» **YOUR GOAL**
When you repeat the entries below, please keep them exact and leave out the pictures.

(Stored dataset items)
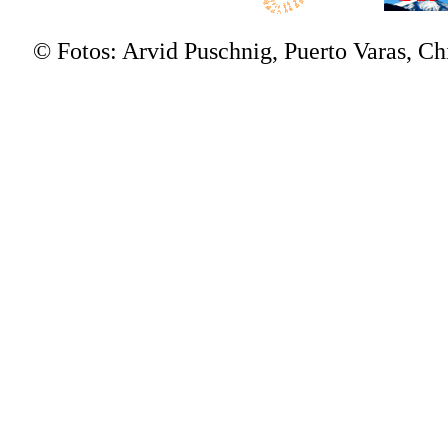
© Fotos: Arvid Puschnig, Puerto Varas, C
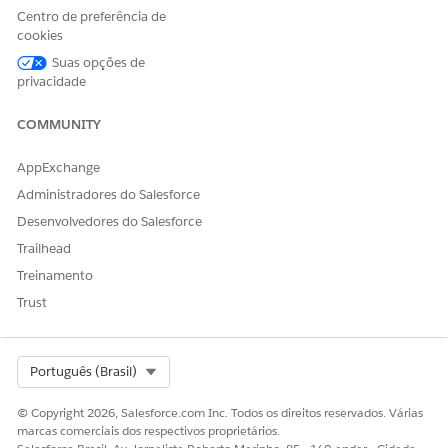
Compartilhamento de
Centro de preferência de
dados em conformidade
cookies
Suas opções de
Habilite o Compartilhamento de dados em conformidade em
privacidade
sua organização para os objetos Formulário de solicitação,
Produto do formulário de solicitação e Perfil da parte para
COMMUNITY
usuários do CRM e usuários do Experience Cloud.
Crie grupos de participantes.
AppExchange
Em Configuração, na caixa Busca rápida, insira
Grupos
Administradores do Salesforce
de participantes
e selecione
Grupos de
Desenvolvedores do Salesforce
participantes
.
Trailhead
Clique em
Novo
.
Insira
como o nome.
Agent_Group
Treinamento
Insira
como o nome do desenvolvedor.
Agent_Group
Trust
Salve suas alterações.
Da mesma forma, crie o grupo de participantes
.
Underwriter_Group
Select Org
Português (Brasil)
Adicione membros aos grupos.
Em Configuração, na caixa Busca rápida, insira
Grupos
© Copyright 2026, Salesforce.com Inc. Todos os direitos reservados. Várias
de participantes
e selecione
Grupos de
marcas comerciais dos respectivos proprietários.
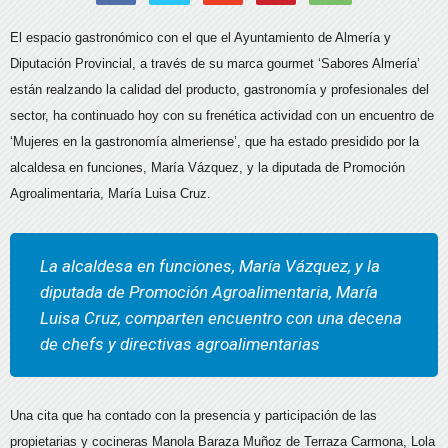
El espacio gastronómico con el que el Ayuntamiento de Almería y
Diputación Provincial, a través de su marca gourmet ‘Sabores Almería’
están realzando la calidad del producto, gastronomía y profesionales del
sector, ha continuado hoy con su frenética actividad con un encuentro de
‘Mujeres en la gastronomía almeriense’, que ha estado presidido por la
alcaldesa en funciones, María Vázquez, y la diputada de Promoción
Agroalimentaria, María Luisa Cruz.
La alcaldesa en funciones, María Vázquez, y la
diputada de Promoción Agroalimentaria, María
Luisa Cruz, comparten encuentro con una decena
de chefs y directivas agroalimentarias
Una cita que ha contado con la presencia y participación de las
propietarias y cocineras Manola Baraza Muñoz de Terraza Carmona, Lola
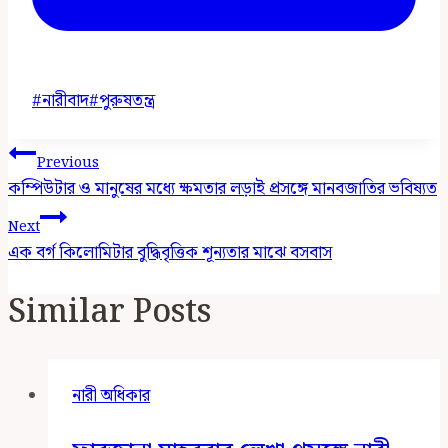
Post
#
নারীবাদ
#
পুরুষতন্ত্র
Tags:
Post
Previous
Navigation
কম্পিউটার ও মানুষের মধ্যে ক্ষমতার লড়াই প্রসঙ্গে মানবজাতির ভবিষ্যত
Next
এক বর্গ কিলোমিটার বুদ্ধিবৃত্তিক শূন্যতার মাঝে বসবাস
Similar Posts
নারী অধিকার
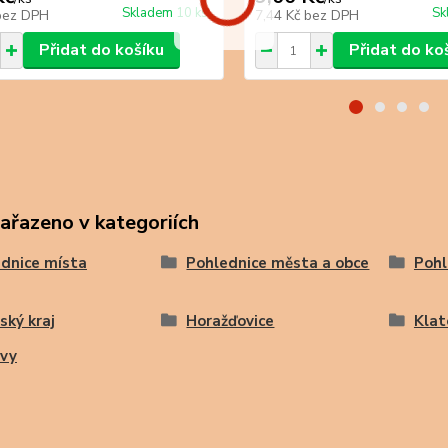
Skladem 10 ks
Sk
bez DPH
7,44 Kč
bez DPH
Přidat do košíku
Přidat do ko
zařazeno v kategoriích
dnice místa
Pohlednice města a obce
Pohl
ský kraj
Horažďovice
Klat
ovy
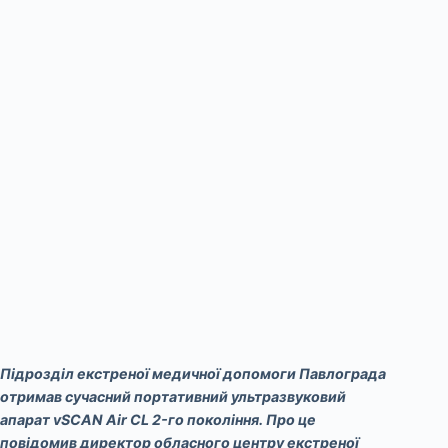
Підрозділ екстреної медичної допомоги Павлограда
отримав сучасний портативний ультразвуковий
апарат vSCAN Air CL 2-го покоління. Про це
повідомив директор обласного центру екстреної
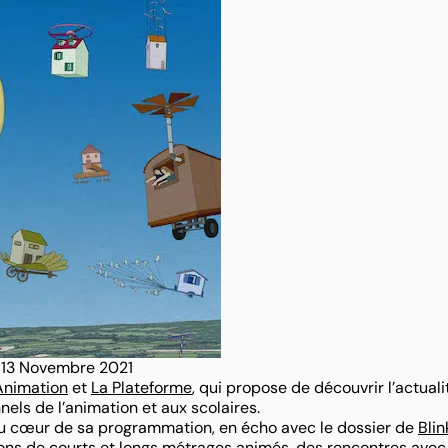
et 13 Novembre 2021
Animation
et
La Plateforme
, qui propose de découvrir l’actuali
els de l’animation et aux scolaires.
 au cœur de sa programmation, en écho avec le dossier de
Blin
ons de courts et longs métrages animés, des rencontres avec 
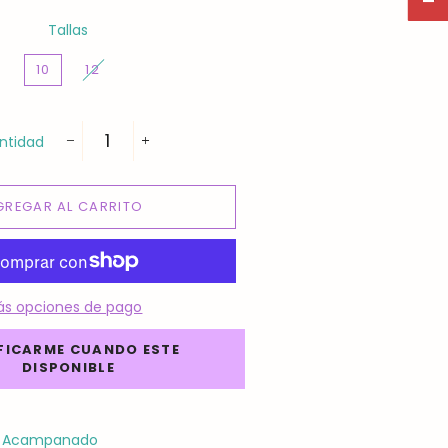
Tallas
10
12
ntidad
−
+
GREGAR AL CARRITO
ás opciones de pago
FICARME CUANDO ESTE
DISPONIBLE
o Acampanado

» **RESULT FOR THIS EXERCISE**
© Fotos: Arvid Puschnig, Puerto Varas, C
Compartilhamento de
Centro de preferência de
dados em conformidade
cookies
Suas opções de
Habilite o Compartilhamento de dados em conformidade em
privacidade
sua organização para os objetos Formulário de solicitação,
Produto do formulário de solicitação e Perfil da parte para
COMMUNITY
usuários do CRM e usuários do Experience Cloud.
Crie grupos de participantes.
AppExchange
Em Configuração, na caixa Busca rápida, insira
Grupos
Administradores do Salesforce
de participantes
e selecione
Grupos de
Desenvolvedores do Salesforce
participantes
.
Trailhead
Clique em
Novo
.
Insira
como o nome.
Agent_Group
Treinamento
Insira
como o nome do desenvolvedor.
Agent_Group
Trust
Salve suas alterações.
Da mesma forma, crie o grupo de participantes
.
Underwriter_Group
Select Org
Português (Brasil)
Adicione membros aos grupos.
Em Configuração, na caixa Busca rápida, insira
Grupos
© Copyright 2026, Salesforce.com Inc. Todos os direitos reservados. Várias
de participantes
e selecione
Grupos de
marcas comerciais dos respectivos proprietários.
El espacio gastronómico con el que el Ayuntamiento de Almería y
Diputación Provincial, a través de su marca gourmet ‘Sabores Almería’
están realzando la calidad del producto, gastronomía y profesionales del
sector, ha continuado hoy con su frenética actividad con un encuentro de
‘Mujeres en la gastronomía almeriense’, que ha estado presidido por la
alcaldesa en funciones, María Vázquez, y la diputada de Promoción
Agroalimentaria, María Luisa Cruz.
La alcaldesa en funciones, María Vázquez, y la
diputada de Promoción Agroalimentaria, María
Luisa Cruz, comparten encuentro con una decena
de chefs y directivas agroalimentarias
Una cita que ha contado con la presencia y participación de las
propietarias y cocineras Manola Baraza Muñoz de Terraza Carmona, Lola
Post
#
নারীবাদ
#
পুরুষতন্ত্র
Tags:
Post
Previous
Navigation
কম্পিউটার ও মানুষের মধ্যে ক্ষমতার লড়াই প্রসঙ্গে মানবজাতির ভবিষ্যত
Next
এক বর্গ কিলোমিটার বুদ্ধিবৃত্তিক শূন্যতার মাঝে বসবাস
Similar Posts
নারী অধিকার
Skladem 10 ks
Sk
bez DPH
7,44 Kč
bez DPH
Přidat do košíku
Přidat do ko
zařazeno v kategoriích
dnice místa
Pohlednice města a obce
Pohl
ský kraj
Horažďovice
Klat
ovy
Підрозділ екстреної медичної допомоги Павлограда
отримав сучасний портативний ультразвуковий
апарат vSCAN Air CL 2-го покоління. Про це
повідомив директор обласного центру екстреної
et 13 Novembre 2021
Animation
et
La Plateforme
, qui propose de découvrir l’actuali
els de l’animation et aux scolaires.
 au cœur de sa programmation, en écho avec le dossier de
Blin
ons de courts et longs métrages animés, des rencontres avec 
Tallas
10
12
ntidad
−
+
GREGAR AL CARRITO
ás opciones de pago
FICARME CUANDO ESTE
DISPONIBLE
o Acampanado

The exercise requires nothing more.